Mr Gluyas said there was hope on the horizon with one aged care provider, Uniting, achieving Rainbow Tick certification.

“There are a very comprehensive set of criteria [to obtain Rainbow Tick certification] and Uniting has achieved this, continuing to implement positive changes,” Mr Gluyas said. “They are very much at the forefront of LGBTI inclusiveness and care.”

Dr Barrett said that finding an LGBTI-inclusive GP was like finding gold for LGBTI elders.

“The fact that [transgender] and gender diverse people, and gay people as well, have been pathologised in medicine, to find an LGBTI-inclusive GP in their older age, my goodness, the power is enormous,” she said. “We are talking about some people who have never been affirmed in their lives.”

Dr Barrett said that it was also important for the medical research community to recognise the often challenging health care needs of transgender and intersex elders.
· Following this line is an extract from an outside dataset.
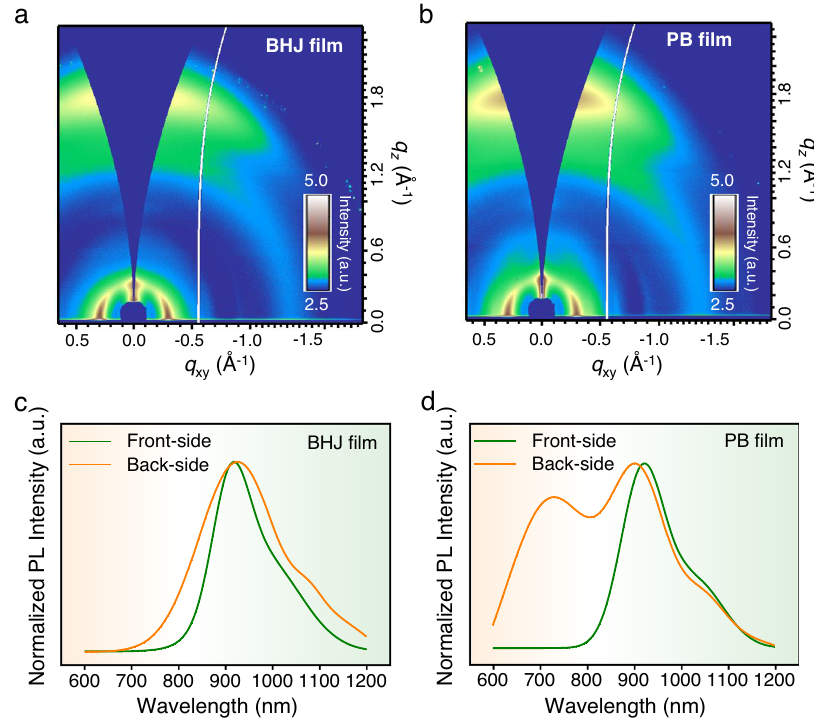
Fig. 2 Morphological characterization for fi lms with BHJ and PB architectures. a, b 2D GIWAXS patterns of PM6:N3:PC 71 BM blend fi lm with a BHJ and b PB architectures. c , d The PL spectra of the fi lms with c BHJ and d PB architectures, which were excited from the front- and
“Intersex elders may have quite complex medical needs, and these need to be better understood, but there has been very little research in this area,” Dr Barrett said. “They may have had crude surgical interventions in their youth and now they may be having real physical problems because of the crude surgery … they have had a tough time.”

Dr Barrett highlighted the case of one intersex elder who has to see a paediatric endocrinologist in a children’s hospital.

“She has to sit and wait on the mini-chairs because there isn’t expertise around for what ageing means for her. There are similar issues for [transgender] and gender diverse people. We have tried to get a longitudinal study up about [transgender] and gender diverse and intersex ageing because there is not a pathway, there is not an evidence base.”

Mr Gluyas said that it was crucial that these conversations move beyond the LGBTI community and into mainstream networks.

“It’s a bit of a slow journey, but over the 5 years I have been with the LOVE Project, people have learnt to trust the work that we do and trust that we are in the space to have better and more open conversations,” Mr Gluyas said.

“That needs to be taken out into the broader community. We’re preaching to the converted if we stay in our community, so it’s really about being at forums, conferences, workshops and networks that aren’t specifically LGBTI, so we can increase the awareness of the importance of this.”

For 75-year-old Toni, accessing ageing and aged care services is not something she is looking forward to.

“I am desperately trying to avoid getting old,” she joked. “The whole aged care system tends to be very bureaucratic and clumsy and hard to navigate. I am constantly having to advocate for myself.”